Its team principal Roger Griffiths told The Race last summer that a possible future driver salary cap would be difficult because “there are many sources of income, whether it’s direct salary for driving the car or it’s for endorsements or whether it’s for being the brand ambassador, etc, so trying to capture every scenario is very complicated".
A draft of the mooted key driver salary regulations existed with The Race having briefly seen a copy of them earlier this year. They are exhaustive and complex which is possibly one of the reasons that they were never ratified.
Essentially Formula E was still trying to comprehend how they could work but the intention to have something in place by 2027 was still an objective as recently as August.
“We have to remember we’re only in the first year of the cost cap,” said Griffiths before confirmation that the clause would not come into effect.
“We’re still trying to figure out exactly how it is going to work, what is eligible to be charged to the cost cap versus what’s outside of the cost cap, and I think we just need to see a season or two's worth of data from that, and to get comfortable with how we’re working the cost cap, how it’s being audited and how it’s being measured.”
That must surely also include how it could be policed, something which will come to light after the first collective audit. Final submissions of which are now with the FIA's cost cap administration group as the reporting period lapsed on November 30.
Lobbying has of course been going on by some drivers and driver managers to ensure that a formal cap does not come into the championship. That is natural via vested interests but even neutrals tend to lean toward there not being one put in place so it does not threaten to stunt the growth and attractiveness of the series going forward.
Yet, some are sure it will materialise, albeit not for a while yet.
“I’m sure it’s going to come, is it coming in the immediate future or is it coming a little bit later than first envisaged? At this point in time no decision has been taken one way or the other but certainly the discussions that we’ve had are leaning towards a postponement and for very good reasons,” added Griffiths.
“I think we just need to get confidence in our own ability to stay within the team cost cap before we add the complexities of the drivers' one.”
Those complexities will vary from team to team and manufacturer to manufacturer. It is not too difficult to appreciate that for a team like Andretti, it would be relatively straightforward to accommodate a driver salary cap.
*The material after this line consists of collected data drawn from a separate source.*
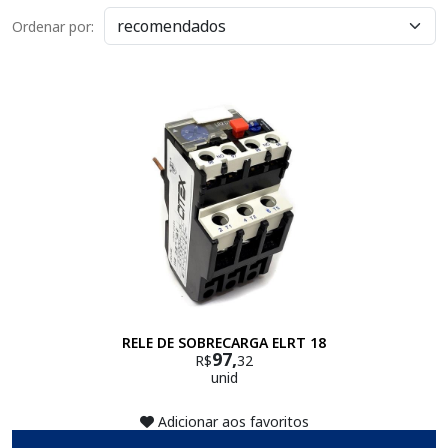
Ordenar por:
RELE DE SOBRECARGA ELRT 18
97,
R$
32
unid
Adicionar aos favoritos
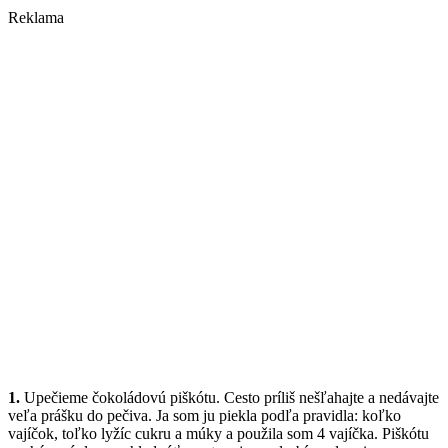
Reklama
1.
Upečieme čokoládovú piškótu. Cesto príliš nešľahajte a nedávajte
veľa prášku do pečiva. Ja som ju piekla podľa pravidla: koľko
vajíčok, toľko lyžíc cukru a múky a použila som 4 vajíčka. Piškótu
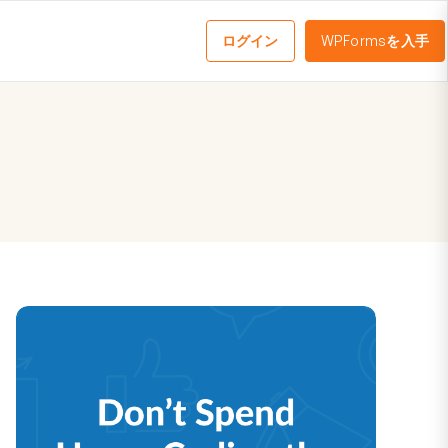
ログイン
WPFormsを入手
メ
ニ
ュ
ー
を
切
り
替
え
る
A manufacturer though will be much more complex due to its propensity to use drivers for multiple programmes and layers of factory deal bureaucracy, additionally, complex ownership structures could make it more difficult to implement and police.
These are some of the reasons why, as of yet, Formula E does not have a fixed driver salary cap just now.
But the intentions are still there to have something further down the line after reviews.
How far reaching that might be to the prosperity of the championship, which coverts its deserved status as having arguably the best pound-for-pound talent pool in the world, is still open to debate.
What has become apparent after the FIA’s confirmation recently that there would be no driver cap salary was a recognition that we have to have a cost gap. But there's also recognition that Formula E has to do more to bring in new talent.
Pushing the salary cap idea back was met with some relief by a lot of the teams but with only one rookie driver this coming season in the shape of Jehan Daruvala, it is clear more needs to be done in terms of getting more rookie sessions to introduce new blood.
Part of the issue here too though is that the teams are quite risk-averse. A perfect case in. point is the Andretti team’s driver policy last summer.
It spoke to both Felipe Drugovich and Robert Shwartzman but didn’t make either of them an offer despite strong rookie sessions in Berlin and Rome. Instead, it chose Norman Nato, a driver with two full seasons of experience and a season at Jaguar as an official reserve.
That shows clearly that teams have some trepidation when introducing new drivers, so a driver salary cap is perhaps not the only discussion point when it comes to forging the future driver market for Formula E.